Beyond all that is the news that environmental problems are threatening major agricultural areas. China's breadbasket could be desert in a generation or two if the Himalayan glaciers retreat much further. Just last week the US midwest lost over a billion dollars of crops to the Mississippi floods. Australia's main belt of fertile land could be permanently damaged by the end of this year. Southeast Asia is one more major flood away from the complete devastation of the year's rice crop.
To return to my first point, let me finish here with some questions (nobody knows the answers to them right now, but they are worth pondering).
How long would it take to convert the large areas of cropland in the Americas into organic small-holdings? (including finding / training enough people to run those farms, and dealing with the legal and economic issues involved in breaking up the agricultural corporations and redistributing their land)
What sort of yield loss could be expected during the changeover process?
Given what the soil has been through over the past 30 years, how long -- even after successful conversion to small-holdings -- before soil fertility rises high enough to produce anything like the yields claimed by advocates of such methods?
Also, I do not believe that there's anything like the "leeway" you suggest. I think these things can change very very quickly. And populations starve a lot quicker than it takes to grow a replacement crop should this year's fail.
(PS: I am obviously not claiming that GM crops are a solution to any of this. That's not my point at all, and I trust you appreciate that).
Also: with dietary changes we can feed more than twice our present population
This directly contradicts the figures published by OPT which are generally considered pretty robust (albeit depressing as hell). I'd be interested to see the methodology involved in the "twice our present population" claim as compared to that used by OPT.
Jim,
i don't think anyone's suggesting it would be quick and easy to convert the american cornbelt to small organic farms.

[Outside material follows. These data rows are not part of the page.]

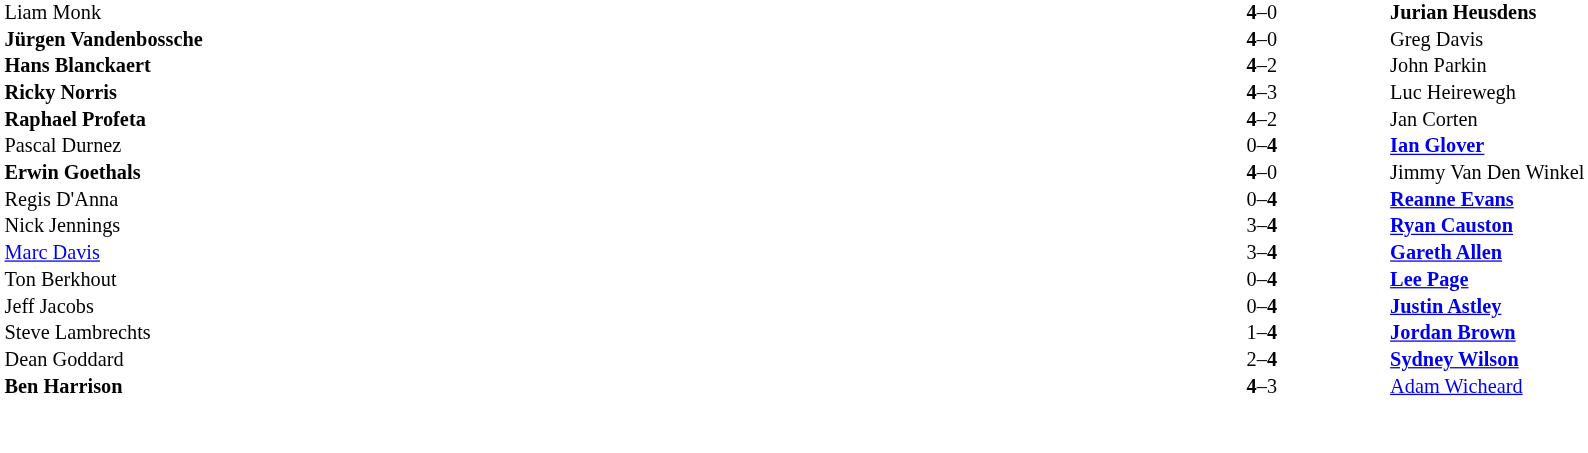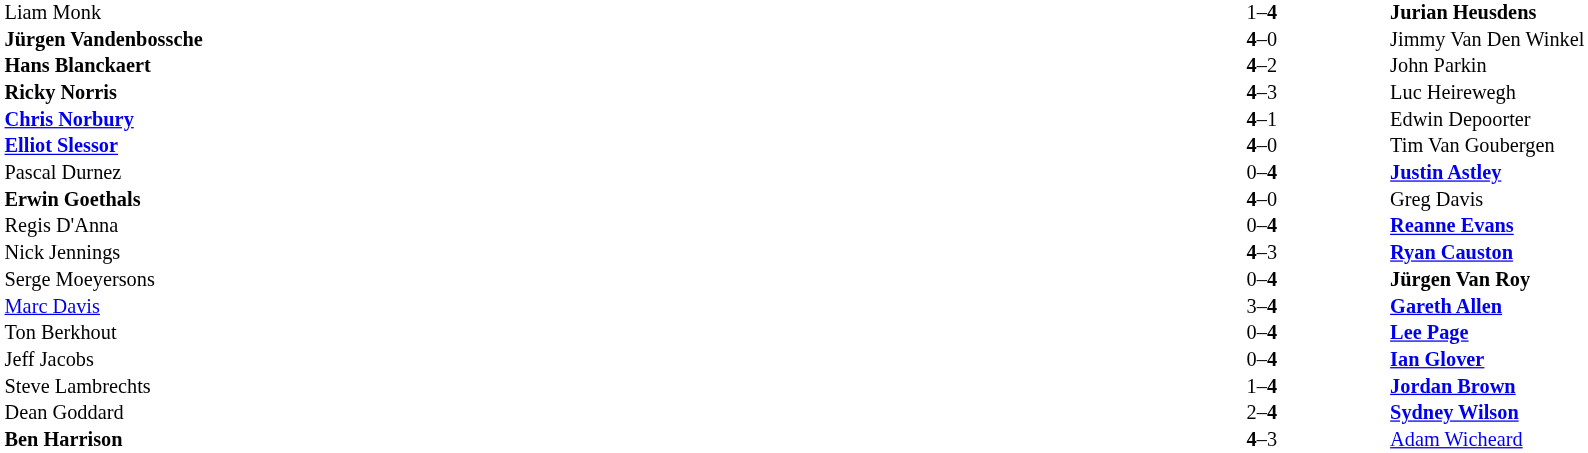Liam Monk | column 2: 4–0 -> 1–4
Jürgen Vandenbossche | column 3: Greg Davis -> Jimmy Van Den Winkel
+ row: Chris Norbury | 4–1 | Edwin Depoorter
+ row: Elliot Slessor | 4–0 | Tim Van Goubergen
- row: Raphael Profeta | 4–2 | Jan Corten
Pascal Durnez | column 3: Ian Glover -> Justin Astley
Erwin Goethals | column 3: Jimmy Van Den Winkel -> Greg Davis
Nick Jennings | column 2: 3–4 -> 4–3
+ row: Serge Moeyersons | 0–4 | Jürgen Van Roy
Jeff Jacobs | column 3: Justin Astley -> Ian Glover
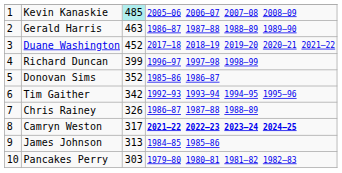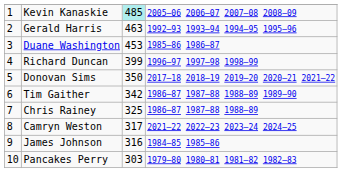Gerald Harris | column 4: 1986–87 1987–88 1988–89 1989–90 -> 1992–93 1993–94 1994–95 1995–96
Duane Washington | column 3: 452 -> 453
Duane Washington | column 4: 2017–18 2018–19 2019–20 2020–21 2021–22 -> 1985–86 1986–87
Donovan Sims | column 3: 352 -> 350
Donovan Sims | column 4: 1985–86 1986–87 -> 2017–18 2018–19 2019–20 2020–21 2021–22
Tim Gaither | column 4: 1992–93 1993–94 1994–95 1995–96 -> 1986–87 1987–88 1988–89 1989–90
Chris Rainey | column 3: 326 -> 325
Camryn Weston | column 4: bold -> normal
James Johnson | column 3: 313 -> 316
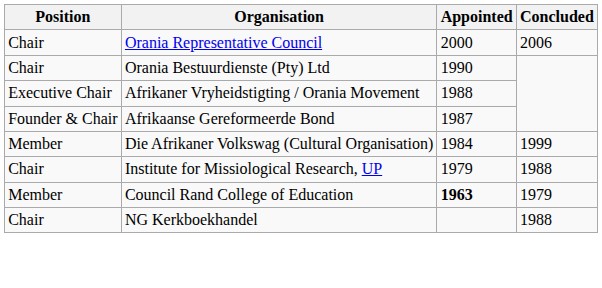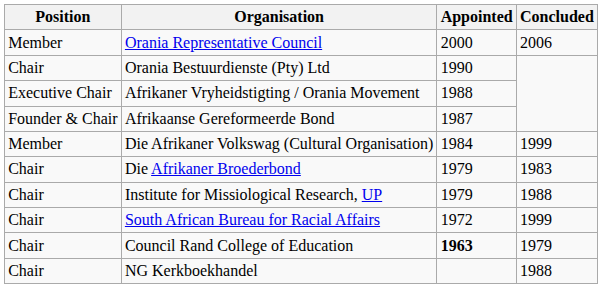Orania Representative Council | Position: Chair -> Member
+ row: Chair | Die Afrikaner Broederbond | 1979 | 1983
+ row: Chair | South African Bureau for Racial Affairs | 1972 | 1999
Council Rand College of Education | Position: Member -> Chair
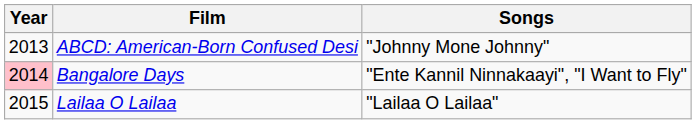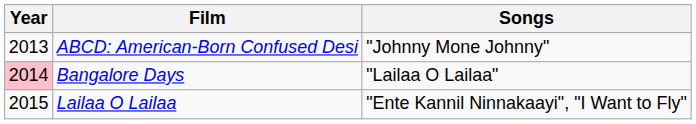Bangalore Days | Songs: "Ente Kannil Ninnakaayi", "I Want to Fly" -> "Lailaa O Lailaa"
Lailaa O Lailaa | Songs: "Lailaa O Lailaa" -> "Ente Kannil Ninnakaayi", "I Want to Fly"
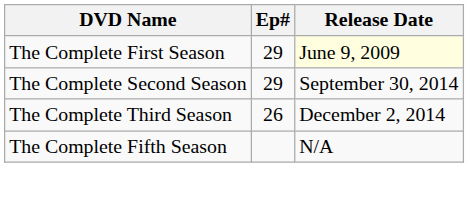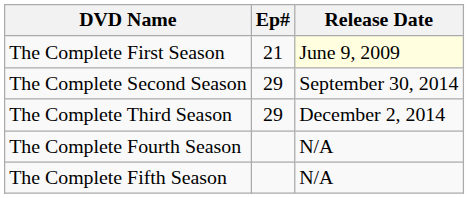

However, that's certainly an option for some farmland that's presently large monocultures. And the American cornbelt could ease the food crisis by stopping turning their corn into fucking car fuel.
For much of what you say, yes, you're right about the really serious threat.
Regarding the OPT figures, I've not looked at their stuff in detail (it's 2.30am and I'm trying to go to bed), but I suspect the differences could well come in the OPT measuring other factors for their 'carrying load' like carbon emissions and energy use (the article just addresses food production, with some alternative calculations getting into fibre and fuel), and on the article side the severity of dietary changes may be beyond the scope of what OPT have thought about (drastic reduction and/or elimination of animal produce).
Just to let you know, that article I mentioned - Can Britain Feed Itself? - is now online.